Though access to water and sanitation has a direct relationship to poverty and public health, organizations must also induce the rural population to include latrines and clean water into their lives.

World Health Organization en­vir­onmental engineer Steven Idding said “a nice toilet” should be presented as a status symbol, instead of for health benefits. Mar­ket­ing “appearance and taste” could decide how well villagers change their habits, he cautioned.

Tapley Jordan, a rural development specialist at Partners for Development, said he approved of such plans in the relatively affluent areas studied by Eddy, such as Takeo and Battambang provinces. In poorer areas unlikely to attract corporate attention, he said facilities should be improved through village entrepreneurs, an area that remains the domain of NGOs.
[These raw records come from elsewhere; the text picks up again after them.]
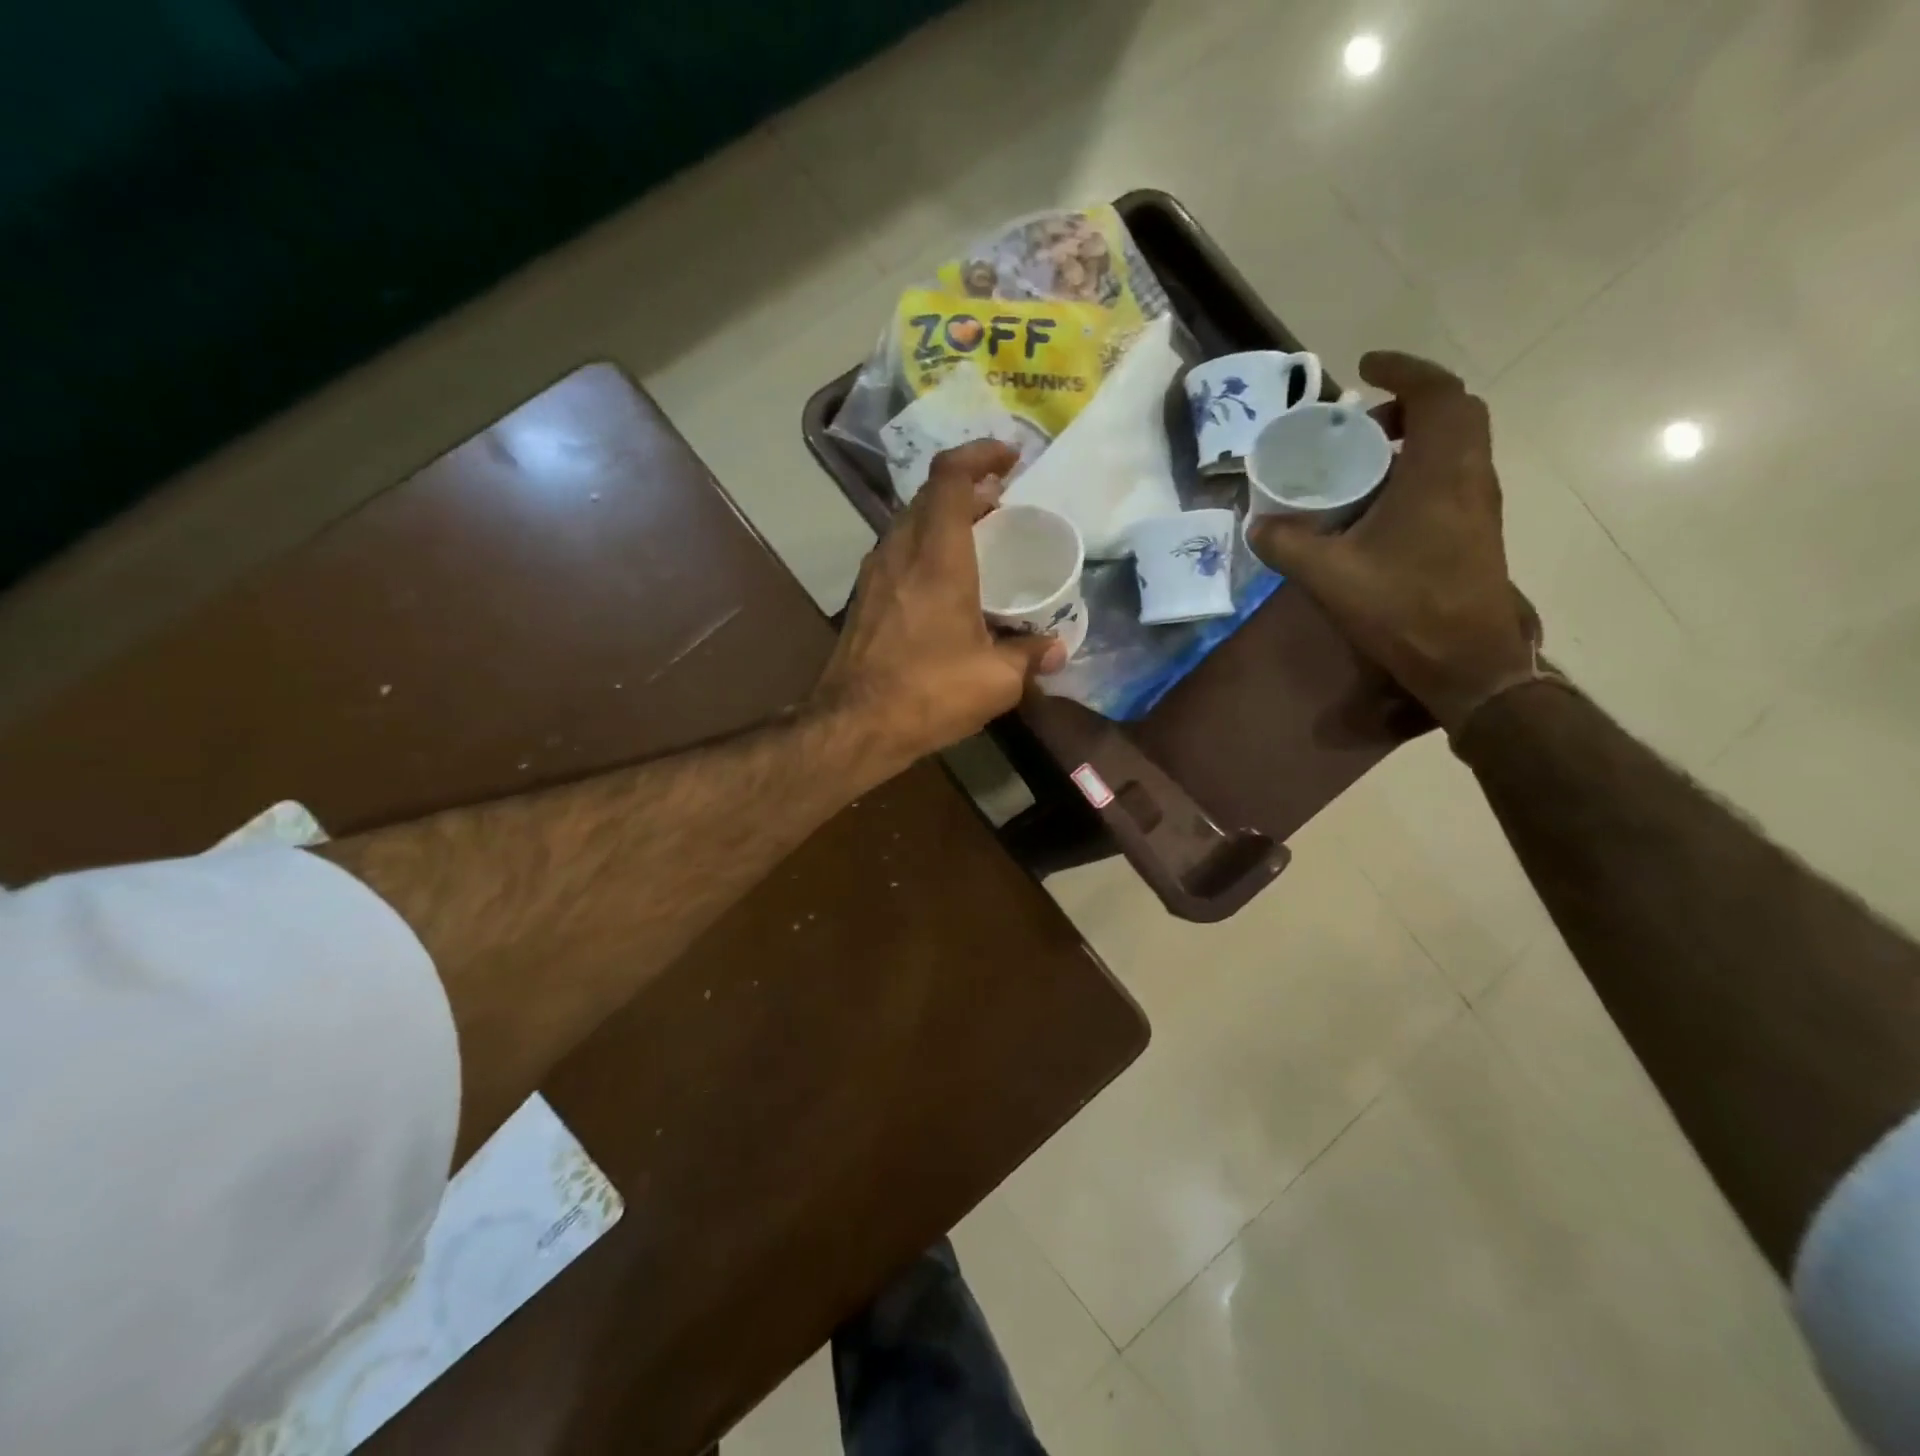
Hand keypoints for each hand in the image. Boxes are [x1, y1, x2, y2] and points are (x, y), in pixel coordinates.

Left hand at [812, 441, 1064, 764]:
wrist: (854, 725)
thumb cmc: (929, 693)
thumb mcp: (996, 680)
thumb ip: (1029, 656)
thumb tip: (1056, 650)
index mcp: (937, 556)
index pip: (950, 477)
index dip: (979, 454)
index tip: (1010, 459)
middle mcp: (900, 552)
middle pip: (929, 496)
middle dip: (967, 489)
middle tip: (1002, 505)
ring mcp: (875, 574)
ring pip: (909, 523)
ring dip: (943, 520)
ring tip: (978, 540)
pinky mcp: (863, 599)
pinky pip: (898, 553)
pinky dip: (925, 548)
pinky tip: (946, 583)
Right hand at [1247, 351, 1540, 731]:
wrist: (1467, 661)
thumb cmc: (1403, 609)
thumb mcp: (1329, 576)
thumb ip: (1286, 544)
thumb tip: (1256, 524)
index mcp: (1439, 473)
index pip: (1436, 393)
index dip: (1402, 370)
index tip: (1364, 369)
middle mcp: (1469, 476)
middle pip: (1454, 412)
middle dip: (1409, 403)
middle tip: (1363, 421)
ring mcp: (1478, 504)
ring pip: (1458, 444)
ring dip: (1416, 437)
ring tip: (1364, 460)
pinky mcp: (1476, 530)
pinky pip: (1452, 475)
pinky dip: (1421, 467)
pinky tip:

According to Julien Calas, director of the French Development Agency’s Phnom Penh office, the next step is to “help the private sector invest.”

In accordance with worldwide “New Millennium” objectives, the conference laid out the goal of having 50 percent of Cambodians with access to clean water and sanitation facilities by 2015, and total access by 2025.

According to reports circulated at the conference, only 25 percent of rural Cambodians currently have access to clean water during the dry season. Ten percent have access to sanitation facilities.